GPT-4 trained on YouTube transcripts GPT-4 在 YouTube 记录上进行训练

# GPT-4 trained on YouTube transcripts GPT-4 在 YouTube 成绩单上进行训练

Based on the information provided in the search results, OpenAI reportedly used transcriptions of over a million hours
of YouTube videos to train GPT-4, its most advanced large language model. This was part of their effort to gather
high-quality training data, which is crucial for the development and improvement of AI models like GPT-4. The company
developed its Whisper audio transcription model to assist in this process, which allowed them to transcribe the YouTube
据报道,根据搜索结果中提供的信息,OpenAI 使用了超过 100 万小时的 YouTube 视频转录来训练其最先进的大型语言模型
GPT-4。这是他们收集高质量训练数据的努力的一部分,这对于 GPT-4 等人工智能模型的开发和改进至关重要。该公司开发了 Whisper
音频转录模型来协助这一过程,这使他们能够转录 YouTube 内容。

The use of YouTube videos for training data was considered legally questionable by OpenAI, but they believed it to be
fair use.

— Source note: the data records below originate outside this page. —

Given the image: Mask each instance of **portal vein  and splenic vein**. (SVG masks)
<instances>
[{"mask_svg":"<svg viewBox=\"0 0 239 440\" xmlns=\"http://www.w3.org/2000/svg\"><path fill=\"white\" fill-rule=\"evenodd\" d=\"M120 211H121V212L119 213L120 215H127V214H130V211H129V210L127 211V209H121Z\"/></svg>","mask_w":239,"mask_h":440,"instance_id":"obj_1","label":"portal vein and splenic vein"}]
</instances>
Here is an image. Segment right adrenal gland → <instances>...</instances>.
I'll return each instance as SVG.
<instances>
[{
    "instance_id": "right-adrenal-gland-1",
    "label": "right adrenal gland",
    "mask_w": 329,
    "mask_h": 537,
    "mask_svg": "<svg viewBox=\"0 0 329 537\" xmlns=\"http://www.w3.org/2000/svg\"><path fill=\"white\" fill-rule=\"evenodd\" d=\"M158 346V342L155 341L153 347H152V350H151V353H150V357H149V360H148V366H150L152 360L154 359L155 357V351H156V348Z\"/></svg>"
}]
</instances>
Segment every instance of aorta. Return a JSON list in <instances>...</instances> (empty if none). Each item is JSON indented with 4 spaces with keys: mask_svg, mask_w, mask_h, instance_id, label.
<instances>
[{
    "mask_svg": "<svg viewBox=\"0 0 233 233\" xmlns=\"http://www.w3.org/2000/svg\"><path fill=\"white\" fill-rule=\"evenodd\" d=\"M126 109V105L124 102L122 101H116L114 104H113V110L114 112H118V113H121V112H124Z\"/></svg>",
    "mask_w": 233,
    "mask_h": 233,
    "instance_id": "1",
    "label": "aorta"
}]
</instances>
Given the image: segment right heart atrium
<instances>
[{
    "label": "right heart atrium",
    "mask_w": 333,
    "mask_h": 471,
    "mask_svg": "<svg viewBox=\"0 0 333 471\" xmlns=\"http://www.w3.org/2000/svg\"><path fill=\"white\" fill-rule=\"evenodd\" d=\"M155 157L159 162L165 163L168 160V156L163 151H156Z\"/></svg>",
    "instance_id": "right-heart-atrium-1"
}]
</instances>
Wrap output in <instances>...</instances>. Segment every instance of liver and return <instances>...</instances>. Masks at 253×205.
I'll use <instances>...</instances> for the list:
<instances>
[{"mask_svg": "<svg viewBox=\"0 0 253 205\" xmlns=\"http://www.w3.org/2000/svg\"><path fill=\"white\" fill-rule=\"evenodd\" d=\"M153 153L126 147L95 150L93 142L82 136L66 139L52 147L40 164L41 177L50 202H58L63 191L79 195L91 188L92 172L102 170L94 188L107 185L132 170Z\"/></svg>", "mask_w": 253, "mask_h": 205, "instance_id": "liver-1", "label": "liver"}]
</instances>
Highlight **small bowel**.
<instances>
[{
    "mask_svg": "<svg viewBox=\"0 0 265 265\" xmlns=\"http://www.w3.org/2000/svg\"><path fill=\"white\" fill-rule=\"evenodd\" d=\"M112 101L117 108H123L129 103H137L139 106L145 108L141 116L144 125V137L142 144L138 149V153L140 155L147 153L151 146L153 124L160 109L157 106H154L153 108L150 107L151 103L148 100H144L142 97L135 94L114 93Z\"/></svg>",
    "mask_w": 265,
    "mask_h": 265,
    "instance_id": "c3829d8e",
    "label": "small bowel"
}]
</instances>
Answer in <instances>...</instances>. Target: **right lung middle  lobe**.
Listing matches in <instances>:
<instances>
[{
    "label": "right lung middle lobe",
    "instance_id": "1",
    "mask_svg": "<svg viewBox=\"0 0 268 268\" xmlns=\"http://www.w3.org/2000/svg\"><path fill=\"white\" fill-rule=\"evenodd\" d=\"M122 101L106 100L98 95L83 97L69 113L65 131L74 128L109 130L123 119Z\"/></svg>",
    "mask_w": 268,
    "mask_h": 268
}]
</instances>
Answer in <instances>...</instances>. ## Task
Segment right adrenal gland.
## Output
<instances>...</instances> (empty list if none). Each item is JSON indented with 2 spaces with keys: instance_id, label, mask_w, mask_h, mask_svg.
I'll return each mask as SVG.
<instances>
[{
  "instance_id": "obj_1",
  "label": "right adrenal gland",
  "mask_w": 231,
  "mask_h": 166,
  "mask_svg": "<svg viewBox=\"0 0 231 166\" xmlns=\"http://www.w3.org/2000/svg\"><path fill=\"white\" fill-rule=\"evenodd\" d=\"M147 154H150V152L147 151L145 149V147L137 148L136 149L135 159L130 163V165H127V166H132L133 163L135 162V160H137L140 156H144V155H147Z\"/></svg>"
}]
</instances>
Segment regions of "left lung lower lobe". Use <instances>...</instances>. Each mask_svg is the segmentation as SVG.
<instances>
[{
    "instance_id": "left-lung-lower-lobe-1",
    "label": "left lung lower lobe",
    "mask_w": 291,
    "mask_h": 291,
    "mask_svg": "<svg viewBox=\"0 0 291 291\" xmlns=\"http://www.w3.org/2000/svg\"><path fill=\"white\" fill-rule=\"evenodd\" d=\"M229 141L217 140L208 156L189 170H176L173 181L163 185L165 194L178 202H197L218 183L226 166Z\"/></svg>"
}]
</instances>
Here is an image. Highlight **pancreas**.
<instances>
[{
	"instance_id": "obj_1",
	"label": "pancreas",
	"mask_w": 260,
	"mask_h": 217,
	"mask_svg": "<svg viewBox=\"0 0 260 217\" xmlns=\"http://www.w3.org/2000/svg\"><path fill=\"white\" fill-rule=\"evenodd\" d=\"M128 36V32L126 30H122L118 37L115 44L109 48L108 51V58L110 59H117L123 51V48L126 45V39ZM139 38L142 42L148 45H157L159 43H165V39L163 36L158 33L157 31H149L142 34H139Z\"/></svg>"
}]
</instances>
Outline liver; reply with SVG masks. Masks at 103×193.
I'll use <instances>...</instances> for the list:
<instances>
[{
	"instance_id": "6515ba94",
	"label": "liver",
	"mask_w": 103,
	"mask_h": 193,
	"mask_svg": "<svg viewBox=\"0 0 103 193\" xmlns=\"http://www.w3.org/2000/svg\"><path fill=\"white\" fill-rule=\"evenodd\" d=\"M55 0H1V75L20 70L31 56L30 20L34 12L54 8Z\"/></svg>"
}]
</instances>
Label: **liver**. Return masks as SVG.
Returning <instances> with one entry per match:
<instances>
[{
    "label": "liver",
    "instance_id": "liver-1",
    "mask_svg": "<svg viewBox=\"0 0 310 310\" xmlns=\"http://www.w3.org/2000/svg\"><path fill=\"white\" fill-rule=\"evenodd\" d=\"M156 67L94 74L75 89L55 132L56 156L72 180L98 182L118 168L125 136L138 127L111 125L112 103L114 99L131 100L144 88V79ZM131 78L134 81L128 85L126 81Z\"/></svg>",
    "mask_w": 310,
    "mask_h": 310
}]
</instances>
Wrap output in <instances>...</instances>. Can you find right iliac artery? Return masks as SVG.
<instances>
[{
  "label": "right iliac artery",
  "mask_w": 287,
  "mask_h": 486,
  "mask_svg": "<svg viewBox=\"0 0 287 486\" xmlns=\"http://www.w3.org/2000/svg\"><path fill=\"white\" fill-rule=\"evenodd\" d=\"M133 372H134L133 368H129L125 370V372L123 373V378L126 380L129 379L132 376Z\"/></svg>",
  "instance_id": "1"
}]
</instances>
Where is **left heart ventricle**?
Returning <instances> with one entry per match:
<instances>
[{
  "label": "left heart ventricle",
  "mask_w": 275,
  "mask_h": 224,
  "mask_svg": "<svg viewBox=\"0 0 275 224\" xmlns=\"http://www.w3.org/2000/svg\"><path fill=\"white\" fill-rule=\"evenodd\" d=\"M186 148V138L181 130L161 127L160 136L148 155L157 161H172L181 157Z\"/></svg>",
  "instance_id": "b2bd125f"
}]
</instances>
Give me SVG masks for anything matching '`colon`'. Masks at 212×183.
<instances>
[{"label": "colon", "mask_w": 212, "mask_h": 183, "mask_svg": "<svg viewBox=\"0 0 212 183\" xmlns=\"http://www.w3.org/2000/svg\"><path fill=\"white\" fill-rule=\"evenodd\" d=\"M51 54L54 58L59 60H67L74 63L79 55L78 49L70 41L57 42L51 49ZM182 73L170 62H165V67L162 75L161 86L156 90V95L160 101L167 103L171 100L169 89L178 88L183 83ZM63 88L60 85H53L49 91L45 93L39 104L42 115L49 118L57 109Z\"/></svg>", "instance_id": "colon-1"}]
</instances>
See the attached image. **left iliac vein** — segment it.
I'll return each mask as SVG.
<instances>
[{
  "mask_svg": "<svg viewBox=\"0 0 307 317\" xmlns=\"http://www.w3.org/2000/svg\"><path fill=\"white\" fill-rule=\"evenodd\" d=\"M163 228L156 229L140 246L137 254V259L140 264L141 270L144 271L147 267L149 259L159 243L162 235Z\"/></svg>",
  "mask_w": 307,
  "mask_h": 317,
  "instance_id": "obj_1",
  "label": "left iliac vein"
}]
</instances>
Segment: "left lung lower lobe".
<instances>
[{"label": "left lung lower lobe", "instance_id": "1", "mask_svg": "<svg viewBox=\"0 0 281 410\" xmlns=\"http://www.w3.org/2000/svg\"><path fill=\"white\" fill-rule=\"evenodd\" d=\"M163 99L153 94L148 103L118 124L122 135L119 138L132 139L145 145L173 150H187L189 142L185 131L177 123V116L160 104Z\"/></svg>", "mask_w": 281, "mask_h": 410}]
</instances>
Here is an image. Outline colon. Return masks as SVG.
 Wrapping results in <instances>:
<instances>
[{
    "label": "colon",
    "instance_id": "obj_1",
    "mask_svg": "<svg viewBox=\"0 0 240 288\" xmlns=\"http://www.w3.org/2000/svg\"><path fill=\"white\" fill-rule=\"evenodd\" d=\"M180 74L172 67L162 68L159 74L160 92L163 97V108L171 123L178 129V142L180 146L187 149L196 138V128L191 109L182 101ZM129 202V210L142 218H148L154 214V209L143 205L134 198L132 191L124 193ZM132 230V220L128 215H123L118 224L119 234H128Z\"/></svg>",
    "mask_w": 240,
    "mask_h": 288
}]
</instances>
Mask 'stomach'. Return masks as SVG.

OpenAI president Greg Brockman was personally involved in collecting videos that were used for this purpose.
The company’s spokesperson, Lindsay Held, stated that OpenAI curates unique datasets for each of its models to help
their understanding of the world and uses numerous sources, including publicly available data and partnerships for
non-public data.
OpenAI 认为使用 YouTube 视频作为训练数据 存在法律问题 ,但他们认为这是合理使用。 OpenAI 总裁 Greg Brockman
亲自参与收集用于此目的的视频。该公司发言人 Lindsay Held 表示,OpenAI

Google, which owns YouTube, has 'robots.txt files and Terms of Service that prohibit unauthorized scraping or
downloading of YouTube content. Google spokesperson Matt Bryant mentioned that the company takes technical and legal
measures to prevent such unauthorized use when they have a clear legal or policy basis to do so.
拥有 YouTube 的 Google 拥有 “robots.txt” 文件和服务条款,禁止未经授权抓取或下载 YouTube 内容。 Google 发言人 Matt Bryant

The search results indicate that the training of GPT-4 on YouTube transcripts was part of a broader strategy by AI
companies to overcome the challenge of finding sufficient and diverse data to train their models effectively. This
strategy also included using data from other sources such as Github, chess move databases, and schoolwork content from
搜索结果表明,在 YouTube 成绩单上训练 GPT-4 是人工智能公司更广泛战略的一部分,该战略旨在克服寻找充足且多样化的数据来有效训练其模型的挑战。该策略还包括使用来自其他来源的数据,例如
Github、国际象棋走棋数据库以及 Quizlet 中的作业内容。